The paradox of AI may lie in its potential to enhance the human, interpersonal element in education. Aaron Levie, CEO of Box, a Cloud-based content-management company, believes that AI will ultimately help us attend more quickly to those important tasks “that only a human can do.” Frederick Hess, director of education policy studies at the American Enterprise Institute, similarly asserts that “successful schools are inevitably the product of the relationships between adults and students. When technology ignores that, it’s bound to disappoint. But when it’s designed to offer more coaching, free up time for meaningful teacher-student interaction, or offer students more personalized feedback, technology can make a significant, positive difference.”

Technology does not revolutionize education; humans do. It is humans who create the systems and institutions that educate children, and it is the leaders of those systems who decide which tools to use and how to use them. Until those institutions modernize to accommodate the new possibilities of these technologies, we should expect incremental improvements at best. As Joel Rose, CEO of New Classrooms Innovation Partners, noted, “The most urgent need is for new and existing organizations to redesign the student experience in ways that take full advantage of AI’s capabilities.”

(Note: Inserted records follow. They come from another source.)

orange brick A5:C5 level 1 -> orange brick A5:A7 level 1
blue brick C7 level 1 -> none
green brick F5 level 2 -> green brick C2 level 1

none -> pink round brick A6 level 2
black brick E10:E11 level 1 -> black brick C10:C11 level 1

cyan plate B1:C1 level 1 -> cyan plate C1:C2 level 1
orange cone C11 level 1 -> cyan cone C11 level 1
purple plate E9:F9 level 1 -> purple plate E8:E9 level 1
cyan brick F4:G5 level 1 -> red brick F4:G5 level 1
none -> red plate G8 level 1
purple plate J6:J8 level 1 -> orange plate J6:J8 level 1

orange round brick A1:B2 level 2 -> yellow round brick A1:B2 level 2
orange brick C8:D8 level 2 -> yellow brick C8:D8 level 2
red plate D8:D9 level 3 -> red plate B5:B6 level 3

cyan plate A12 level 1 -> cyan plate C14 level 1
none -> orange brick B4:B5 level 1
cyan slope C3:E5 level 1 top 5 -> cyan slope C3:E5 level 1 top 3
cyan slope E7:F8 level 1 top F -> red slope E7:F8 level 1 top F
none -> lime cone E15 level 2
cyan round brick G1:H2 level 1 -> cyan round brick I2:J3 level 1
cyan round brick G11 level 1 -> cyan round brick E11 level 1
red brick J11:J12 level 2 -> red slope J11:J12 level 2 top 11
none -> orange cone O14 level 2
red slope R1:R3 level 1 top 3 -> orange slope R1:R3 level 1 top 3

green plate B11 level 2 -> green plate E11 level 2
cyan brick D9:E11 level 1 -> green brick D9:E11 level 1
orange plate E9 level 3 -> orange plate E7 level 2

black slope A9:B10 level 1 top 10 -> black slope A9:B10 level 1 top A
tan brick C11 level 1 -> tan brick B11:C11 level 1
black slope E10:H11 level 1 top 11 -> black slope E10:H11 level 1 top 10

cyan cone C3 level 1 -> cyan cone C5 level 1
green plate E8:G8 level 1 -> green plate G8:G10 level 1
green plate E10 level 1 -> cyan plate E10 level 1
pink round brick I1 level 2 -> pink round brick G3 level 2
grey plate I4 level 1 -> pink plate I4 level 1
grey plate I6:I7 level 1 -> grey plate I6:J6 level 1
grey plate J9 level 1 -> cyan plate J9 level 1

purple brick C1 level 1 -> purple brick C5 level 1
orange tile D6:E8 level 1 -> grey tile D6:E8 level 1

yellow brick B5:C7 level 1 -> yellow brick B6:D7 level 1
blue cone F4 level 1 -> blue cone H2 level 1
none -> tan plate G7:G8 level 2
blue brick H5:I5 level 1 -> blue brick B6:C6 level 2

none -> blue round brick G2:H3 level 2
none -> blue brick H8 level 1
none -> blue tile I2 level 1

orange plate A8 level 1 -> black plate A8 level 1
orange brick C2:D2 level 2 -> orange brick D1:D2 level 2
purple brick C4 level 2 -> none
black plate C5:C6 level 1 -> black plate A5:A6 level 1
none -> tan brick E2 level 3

While past technologies have not lived up to hyped expectations, AI is not merely a continuation of the past; it is a leap into a new era of machine intelligence that we are only beginning to grasp. While the immediate implementation of these systems is imperfect, the swift pace of improvement holds promising prospects. The responsibility rests with human intervention—with educators, policymakers, and parents to incorporate this technology thoughtfully in a manner that optimally benefits teachers and learners. Our collective ambition should not focus solely or primarily on averting potential risks but rather on articulating a vision of the role AI should play in teaching and learning—a game plan that leverages the best of these technologies while preserving the best of human relationships.